It is very frustrating trying to sift through the supreme confidence and convincing looking data of “the energy transition is happening faster than anyone expects” advocates and reconcile that with the “coal is 6x above long run average prices” crowd.
You’ve probably also seen the compelling-looking graphs of EV adoption in places like the US, Norway, China and others. Now that’s a flow concept; the stock of vehicles is overwhelmingly petrol and diesel powered. But you get the message.
So, we are convinced that the long-run value of hydrocarbons is zero. Demand will fall each year every year. However, we also think that there are good odds that supply drops away, by mostly the same proportion as demand, except for outlier years, in which a plant closes, a mine fully depletes, and for a brief period supply gaps down faster than demand, creating a shortage, even as the long-run trend towards zero continues.
From a portfolio perspective, our strategy is to have some commodity exposure and buy or sell on extremes. For all the detailed analysis, that’s what it boils down to. We’ve got some BHP (below market weight) and some NCM, mainly for the copper that both companies have, and we’ve got AWC (alumina) alongside IPL.
IPL is essentially a gas arbitrage play, with cheaper Australian and US gas inputs relative to European, to produce fertilisers (feed the world) and explosives (to dig up the metals used to electrify everything).
Commodities are selling off in an almighty hurry, given higher rates, the crushing impact of the higher dollar, and the resultant slowdown in global growth, which means commodity producers should overshoot to the downside.

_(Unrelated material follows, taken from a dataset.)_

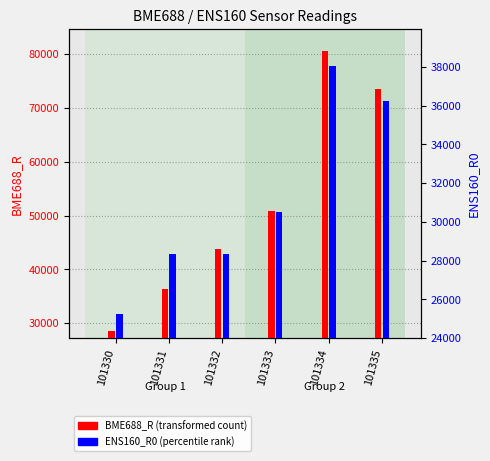

What is the minimum value shown in the chart?

25250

That’s hurt what exposures we have; however, we’ve been underweight the sector and as such aren’t getting hurt overmuch relative to the benchmark.
It also means we should get the chance to buy some, at quite good prices, to maintain this general approach of having some exposure and trying to do it when no one else wants them.
The “when no one else wants them” usually means when they are loss-making. Right now, about 35-40% of the alumina and aluminium supply curve is underwater, and a similar proportion for gold.